C - “Referente a reação alérgica”: isso é choque anafilático, mediado por IgE, com vasodilatação e aumento de permeabilidade; costuma cursar com urticária, sibilância e edema de glote. Não há necessariamente hemorragia.
D - “Relacionado ao sistema nervoso”: remete a choque neurogênico (lesão medular alta) com vasodilatação e bradicardia por perda do tônus simpático. No hemorrágico espera-se taquicardia e pele fria; são mecanismos distintos.

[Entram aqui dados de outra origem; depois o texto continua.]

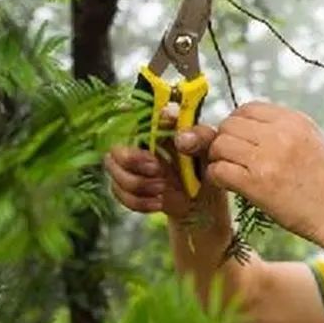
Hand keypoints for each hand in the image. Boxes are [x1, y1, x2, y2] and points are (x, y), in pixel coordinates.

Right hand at [105, 106, 226, 227]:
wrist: (203, 198)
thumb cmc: (205, 166)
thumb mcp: (209, 149)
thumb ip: (199, 136)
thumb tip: (181, 136)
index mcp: (155, 129)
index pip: (131, 120)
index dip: (135, 131)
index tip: (155, 149)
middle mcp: (137, 144)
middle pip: (114, 149)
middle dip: (132, 161)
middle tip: (157, 169)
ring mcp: (129, 167)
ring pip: (114, 173)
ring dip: (138, 184)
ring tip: (162, 189)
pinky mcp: (127, 187)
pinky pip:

Diagnóstico na prática (provas e atendimento): observar sinais de hipoperfusão: taquicardia, hipotensão (tardia), pele fria/pegajosa, enchimento capilar lento, confusão, oligúria. Em trauma: pesquisar sangramento externo e possíveis sangramentos internos (tórax, abdome, pelve, fêmures). Exames úteis: FAST/USG para líquido livre, lactato e déficit de base como marcadores de choque; classificação hemorrágica I–IV do ATLS ajuda a graduar gravidade.
Conduta essencial (Primeiros Socorros): controle imediato da hemorragia (compressão direta; torniquete em sangramentos graves de membros), acionar SAMU, posicionar e manter aquecido, oxigênio se disponível. Em ambiente hospitalar: reposição com hemoderivados em proporção balanceada (1:1:1), ácido tranexâmico nas primeiras 3 horas, pressão permissiva até controle do sangramento (exceto TCE), evitar excesso de cristalóide e correção da tríade letal (hipotermia, acidose, coagulopatia). Baseado em ATLS 10ª ed., UpToDate, OMS e protocolos do Ministério da Saúde.
Dica de prova: em trauma, diante de choque, pense primeiro em hemorragia. Termos como “perda de sangue”, “hipovolemia” e “taquicardia com pele fria” apontam para a alternativa correta. Evite confundir com cardiogênico (bomba), anafilático (alergia) e neurogênico (lesão medular com bradicardia).